Added control over image resizing and backbone freezing

gmberton / CosPlace

Official code for CVPR 2022 paper "Rethinking Visual Geo-localization for Large-Scale Applications"

MIT License

299 stars 58 forks source link

Added control over image resizing and backbone freezing #37

Closed lasuomela closed 1 year ago

lasuomela commented 1 year ago

These changes enable training the network with image sizes other than 512x512 (arg: --image_size).

Optionally, the test images can also be resized (arg: --resize_test_imgs).

When training with image sizes that drastically differ from the image sizes used for pretraining the backbones, all backbone layers should be set to trainable using the --train_all_layers arg.

gmberton commented 1 year ago

Hi, great PR! Just a minor thing: I'd prefer not to pass args to TestDataset, could you pass only the two parameters image_size and resize_test_imgs, as last parameters, and with a default value of 512 and False?
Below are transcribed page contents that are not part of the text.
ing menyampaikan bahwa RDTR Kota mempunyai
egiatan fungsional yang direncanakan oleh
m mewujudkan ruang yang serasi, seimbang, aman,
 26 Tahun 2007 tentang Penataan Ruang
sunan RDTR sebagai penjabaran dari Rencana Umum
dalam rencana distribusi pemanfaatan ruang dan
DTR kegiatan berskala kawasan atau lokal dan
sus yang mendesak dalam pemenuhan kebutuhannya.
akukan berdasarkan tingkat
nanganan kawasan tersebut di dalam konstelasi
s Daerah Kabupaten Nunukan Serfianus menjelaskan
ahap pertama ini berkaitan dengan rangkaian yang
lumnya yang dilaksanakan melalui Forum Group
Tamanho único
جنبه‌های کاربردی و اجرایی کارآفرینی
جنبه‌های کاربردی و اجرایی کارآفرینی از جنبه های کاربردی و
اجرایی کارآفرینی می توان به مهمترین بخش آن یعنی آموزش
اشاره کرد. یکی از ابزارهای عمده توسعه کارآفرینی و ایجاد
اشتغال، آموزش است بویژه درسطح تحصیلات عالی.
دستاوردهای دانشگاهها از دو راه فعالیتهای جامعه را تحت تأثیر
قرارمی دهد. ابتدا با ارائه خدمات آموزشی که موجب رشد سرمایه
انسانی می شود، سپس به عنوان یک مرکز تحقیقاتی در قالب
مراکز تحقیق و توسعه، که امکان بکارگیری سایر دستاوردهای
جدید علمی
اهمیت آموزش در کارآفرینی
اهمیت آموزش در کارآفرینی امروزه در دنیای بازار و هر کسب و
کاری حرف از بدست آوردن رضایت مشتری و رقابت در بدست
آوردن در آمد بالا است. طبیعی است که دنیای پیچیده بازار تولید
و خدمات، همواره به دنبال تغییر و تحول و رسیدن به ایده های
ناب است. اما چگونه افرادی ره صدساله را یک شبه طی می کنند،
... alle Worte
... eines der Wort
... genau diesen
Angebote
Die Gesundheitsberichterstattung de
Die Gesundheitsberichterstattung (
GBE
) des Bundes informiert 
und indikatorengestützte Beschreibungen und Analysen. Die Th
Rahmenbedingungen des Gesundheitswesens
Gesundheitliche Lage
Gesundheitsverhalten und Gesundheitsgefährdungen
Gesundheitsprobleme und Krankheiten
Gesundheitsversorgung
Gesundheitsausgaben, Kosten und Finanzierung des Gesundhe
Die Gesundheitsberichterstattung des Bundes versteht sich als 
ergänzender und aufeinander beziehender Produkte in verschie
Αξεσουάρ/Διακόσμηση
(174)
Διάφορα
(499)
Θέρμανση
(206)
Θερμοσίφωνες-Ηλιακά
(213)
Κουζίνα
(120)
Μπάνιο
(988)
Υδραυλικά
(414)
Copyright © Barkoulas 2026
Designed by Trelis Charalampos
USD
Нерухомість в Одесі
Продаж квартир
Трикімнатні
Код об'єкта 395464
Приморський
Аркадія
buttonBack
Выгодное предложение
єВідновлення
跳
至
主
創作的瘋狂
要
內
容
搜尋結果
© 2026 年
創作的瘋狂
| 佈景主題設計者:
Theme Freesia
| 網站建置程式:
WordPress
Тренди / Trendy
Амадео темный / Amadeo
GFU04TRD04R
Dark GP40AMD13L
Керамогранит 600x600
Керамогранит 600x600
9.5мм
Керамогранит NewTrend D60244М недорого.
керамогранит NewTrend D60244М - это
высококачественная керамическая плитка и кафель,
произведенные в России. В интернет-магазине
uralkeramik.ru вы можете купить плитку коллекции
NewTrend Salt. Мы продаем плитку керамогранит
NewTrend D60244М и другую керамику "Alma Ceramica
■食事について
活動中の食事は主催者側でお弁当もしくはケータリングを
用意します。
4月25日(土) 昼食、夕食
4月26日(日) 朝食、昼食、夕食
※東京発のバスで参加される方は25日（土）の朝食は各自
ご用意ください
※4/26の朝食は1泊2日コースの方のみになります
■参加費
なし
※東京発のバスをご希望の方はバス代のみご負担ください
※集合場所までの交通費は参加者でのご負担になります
When training with image sizes that drastically differ from the image sizes used for pretraining the backbones, all backbone layers should be set to trainable using the --train_all_layers arg.

Do you have any evidence on this? In my experience the lower layers do not need to be touched if they are properly pretrained, but I never trained on such small resolutions as in your paper.

lasuomela commented 1 year ago

Hi, thanks!

I did the requested changes to TestDataset.

Regarding frozen backbones:

train.py --image_size 85 --resize_test_imgs --train_all_layers
< test - #q: 1000; #db: 2805840 >: R@1: 21.3, R@5: 32.4, R@10: 38.9, R@20: 45.2

train.py --image_size 85 --resize_test_imgs
< test - #q: 1000; #db: 2805840 >: R@1: 14.8, R@5: 24.7, R@10: 29.4, R@20: 34.6

So I think training all layers is justified. I don't know if the same would apply if training with very large-resolution images.

Let me know if there's need for additional changes!

gmberton commented 1 year ago

PR is merged, thank you for the contribution! Your results clearly show that training all layers is useful when using such low resolution, that is indeed very interesting.